PostgreSQL 支持自定義操作符,本質上是調用函數來實現的。
語法如下:
例如創建一個求兩個值的平均值的操作符:
首選要創建函數
postgres = # create function f_avg(numeric,numeric) returns numeric as $$
postgres$# select ($1+$2)/2;
postgres$# $$ language sql strict;
CREATE FUNCTION
postgres = # select f_avg(1,null);
f_avg
-------
(1 row)
postgres=# select f_avg(1,2);
f_avg
--------------------
1.5000000000000000
(1 row)
創建操作符,指定左右參數類型,調用的函數名,commutator是一個和優化器相關的選項,我後面會重點介紹:
postgres = # create operator ## (procedure=f_avg, leftarg=numeric, rightarg=numeric, commutator='##');
CREATE OPERATOR
postgres=# select 1 ## 2;
?column?
--------------------
1.5000000000000000
(1 row)
注意到在創建操作符的語法中有6個和優化器有關的關鍵字:
[, COMMUTATOR = com_op ] [, NEGATOR = neg_op ]
[, RESTRICT = res_proc ] [, JOIN = join_proc ]
[, HASHES ] [, MERGES ]
介紹如下:
假設x表示操作符左側的參數,y表示操作符右側的參數
1. commutator,指明x op1 y等效於y op2 x,即操作數調換,返回的值一樣。例如2>1 和1<2結果是一致的。那麼>就是<的commutator或者反之。又例如1+2和2+1是等價的,那麼+就是+的commutator。commutator只需要在創建其中一個操作符時指定,創建另一個對應的操作符時可以不需要指定,PostgreSQL會自動建立這個關係。例如創建>操作符時指定了它的commutator是<,那麼在創建<操作符時可以不需要指定>是它的commutator。
另外需要注意,有commutator操作符的操作符的左右兩側的參數類型必須一致,這樣才能滿足x op1 y等價於y op2 x。
優化器如何利用commutator呢?例如索引掃描,必須列在操作符的左側才能使用索引。1 > tbl.c這個條件,如果>沒有commutator的話,是不能使用索引的。
例子,以int4的>和<操作符爲例,實驗一下:
>和<在PostgreSQL中是一對commutator
postgres = # select oprcom::regoper from pg_operator where oprname='>' and oprcode='int4gt'::regproc;
oprcom
--------------
pg_catalog.<
(1 row)
postgres=# select oprcom::regoper from pg_operator where oprname='<' and oprcode='int4lt'::regproc;
oprcom
--------------
pg_catalog.>
(1 row)

■ 資料摘錄:
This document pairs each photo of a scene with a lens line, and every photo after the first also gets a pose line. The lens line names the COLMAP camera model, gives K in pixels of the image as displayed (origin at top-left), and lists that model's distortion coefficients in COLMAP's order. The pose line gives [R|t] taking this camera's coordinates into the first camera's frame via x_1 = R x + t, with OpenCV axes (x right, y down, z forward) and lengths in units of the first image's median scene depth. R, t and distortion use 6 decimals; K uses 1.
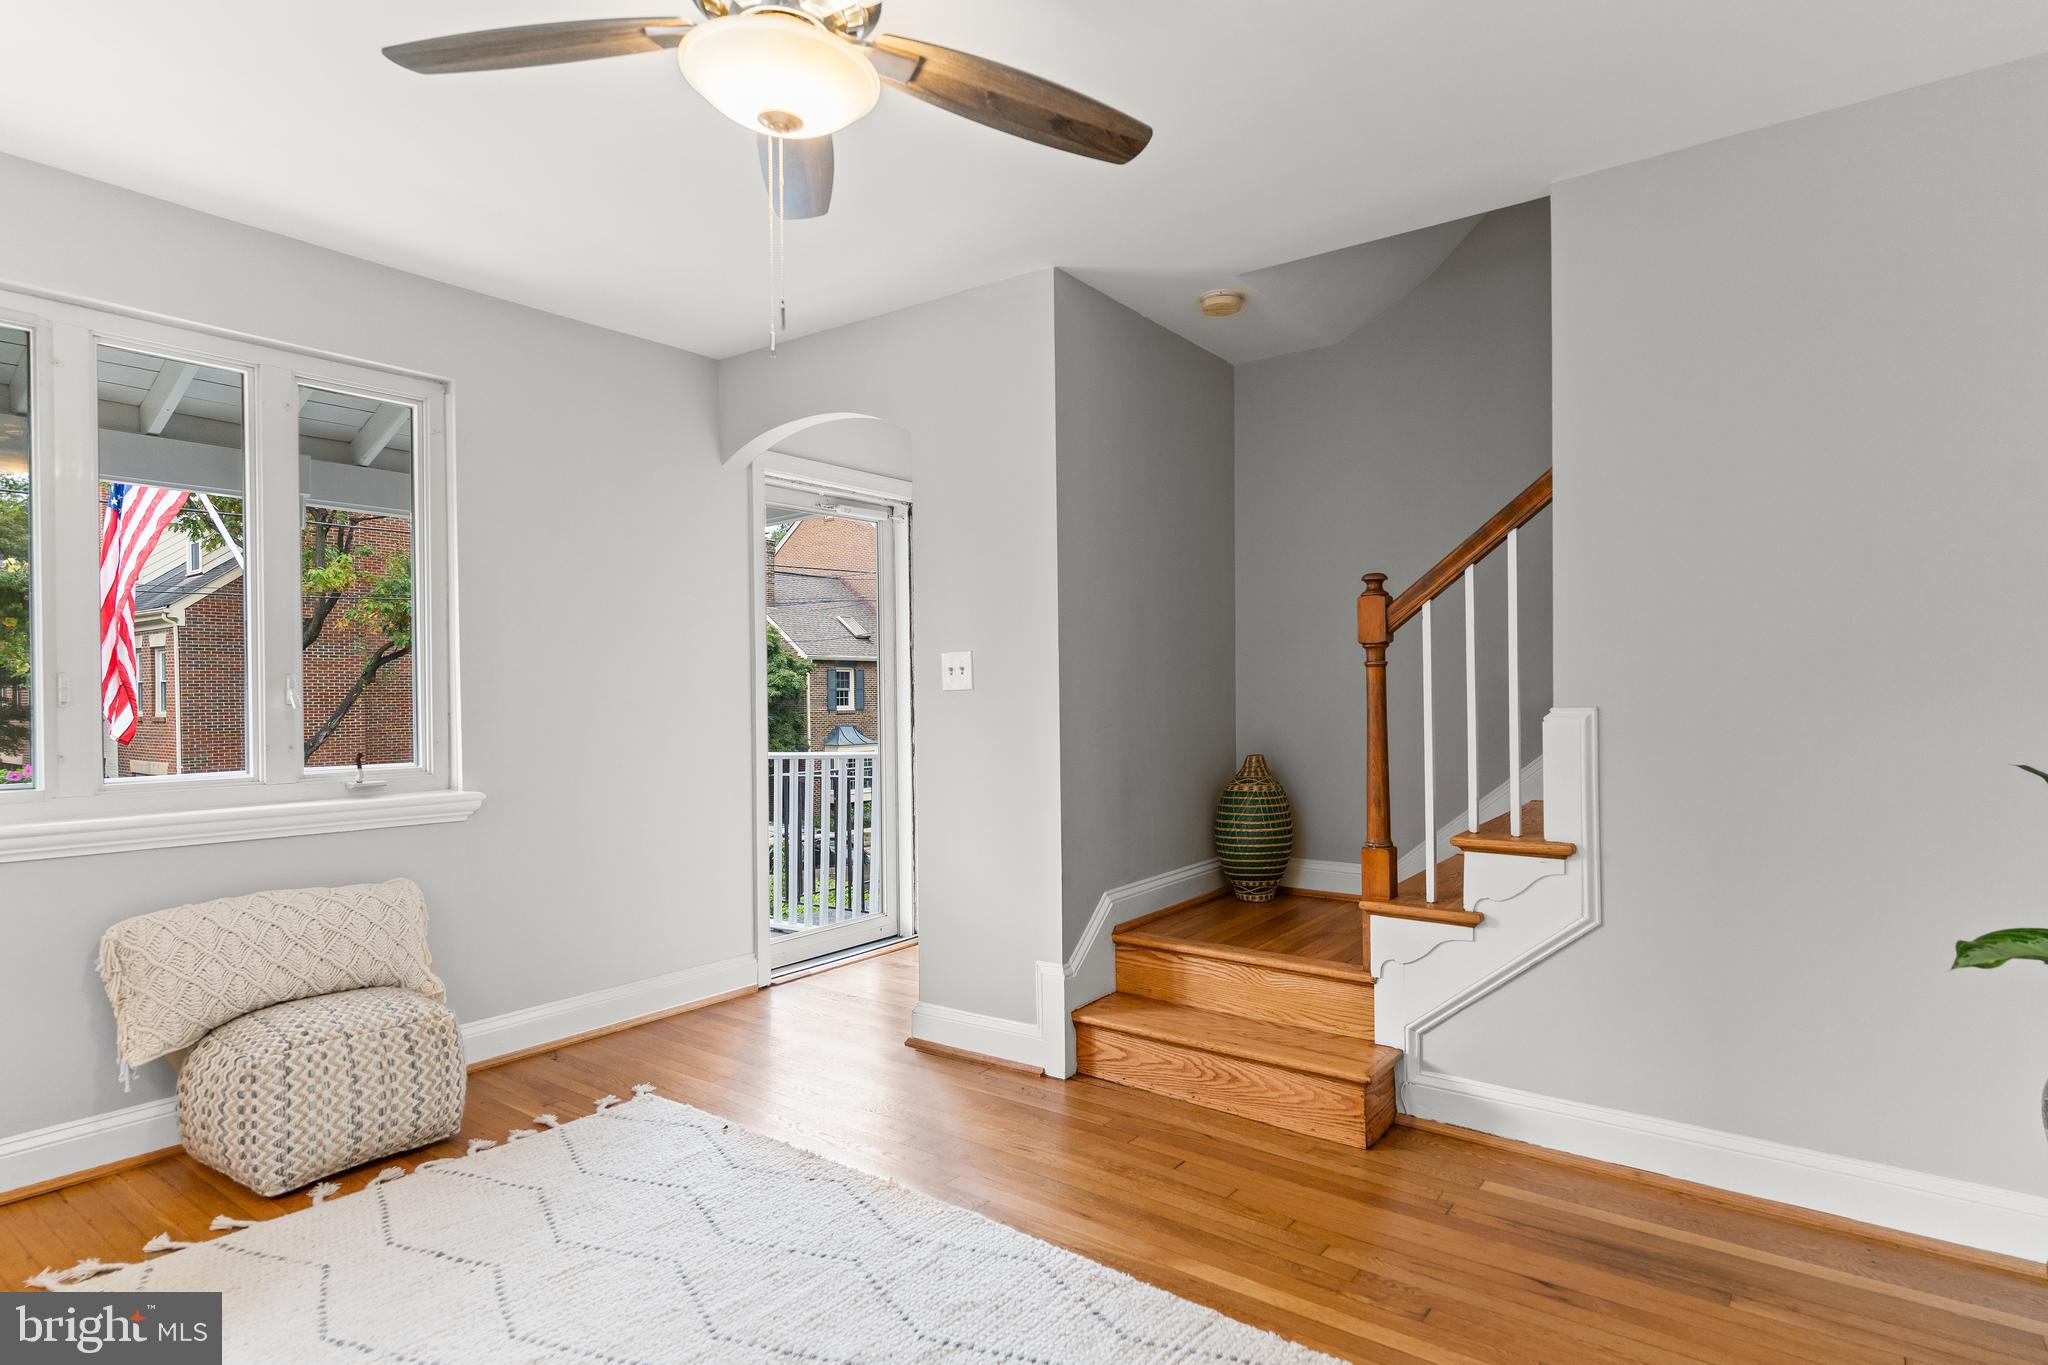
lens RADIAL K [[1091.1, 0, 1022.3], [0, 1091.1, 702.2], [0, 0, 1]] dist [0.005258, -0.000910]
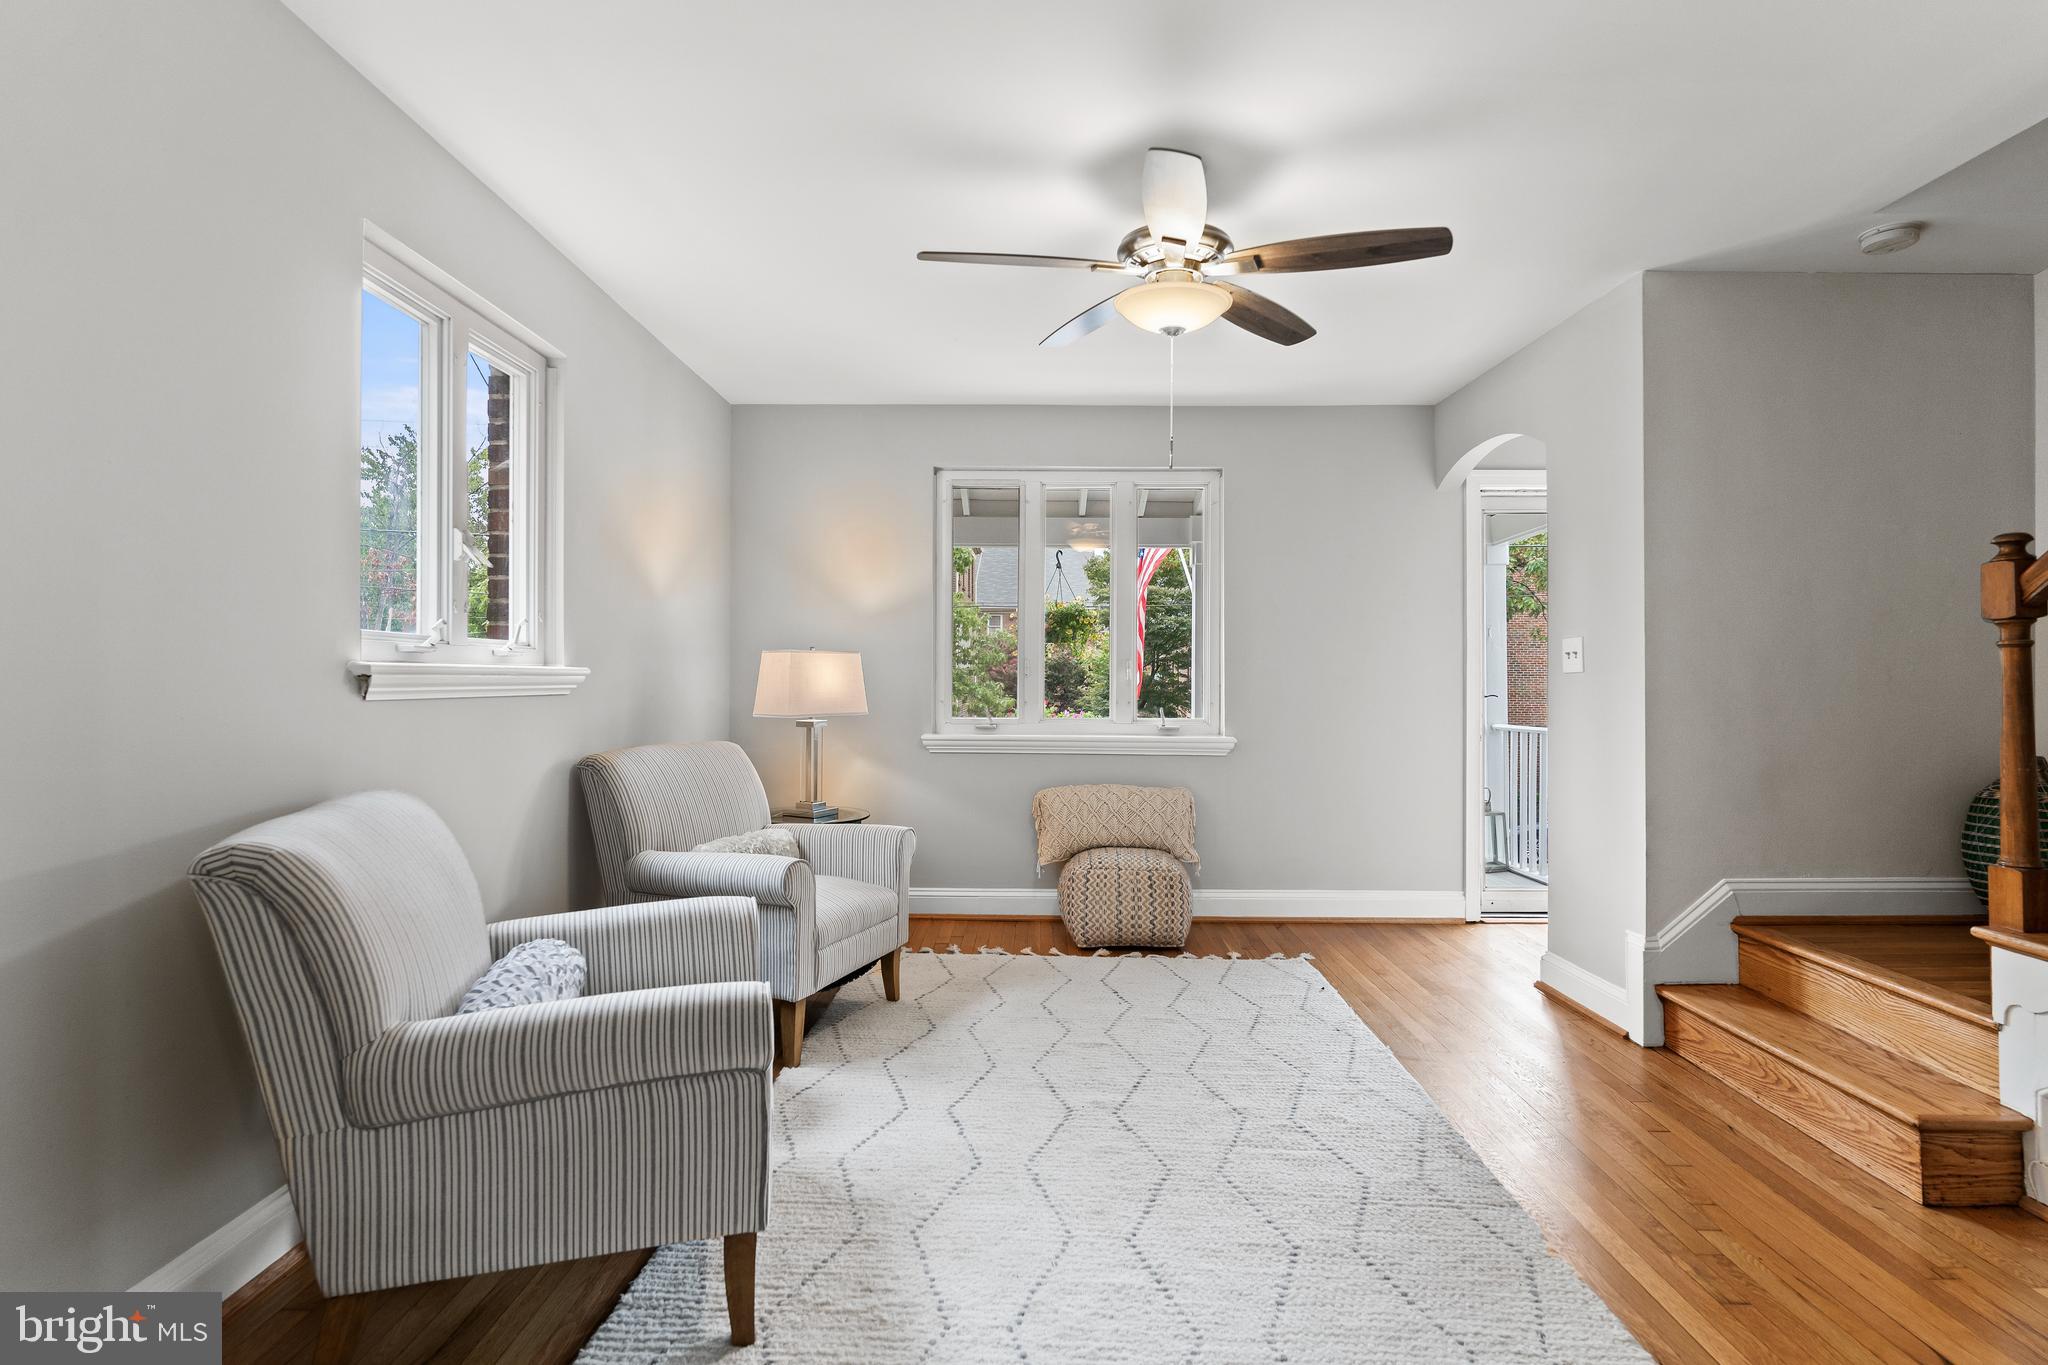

■ 工作項目 A:
把自定義操作符這篇文字裡的這句話譯成英文:「1 > tbl.c這個條件,如果>沒有commutator的話,是不能使用索引的。」
■ 工作項目 B:
根據自定義操作符這篇文字,創建操作符的語法中有幾個和優化器有關的關鍵字?
■ 工作項目 C:
順著自定義操作符這篇文字的最後一段往下寫,延續原來的說法和語氣。

■ 作答區 A:
For the condition 1 > tbl.c, if > has no commutator, the index cannot be used.

■ 作答區 B:
6個。

■ 作答區 C:
記錄他們的oprcom對應的OID
postgres = # select * from pg_operator where oprname='>' and oprcode='int4gt'::regproc;
oprname | oprnamespace | oprowner | oprkind | oprcanmerge | oprcanhash | oprleft | oprright | oprresult | oprcom | oprnegate | oprc
ode | oprrest | oprjoin
---------+--------------+----------+---------+-------------+------------+---------+----------+-----------+--------+-----------+-----
----+-------------+-----------------
> | 11 | 10 | b | f | f | 23 | 23 | 16 | 97 | 523 | int4
gt | scalargtsel | scalargtjoinsel
(1 row)
postgres=# select * from pg_operator where oprname='<' and oprcode='int4lt'::regproc;
oprname | oprnamespace | oprowner | oprkind | oprcanmerge | oprcanhash | oprleft | oprright | oprresult | oprcom | oprnegate | oprc
ode | oprrest | oprjoin
---------+--------------+----------+---------+-------------+------------+---------+----------+-----------+--------+-----------+-----
----+-------------+-----------------
< | 11 | 10 | b | f | f | 23 | 23 | 16 | 521 | 525 | int4
lt | scalarltsel | scalarltjoinsel
(1 row)
接下來我要通過更新pg_operator解除他們的commutator關係,設置爲0即可。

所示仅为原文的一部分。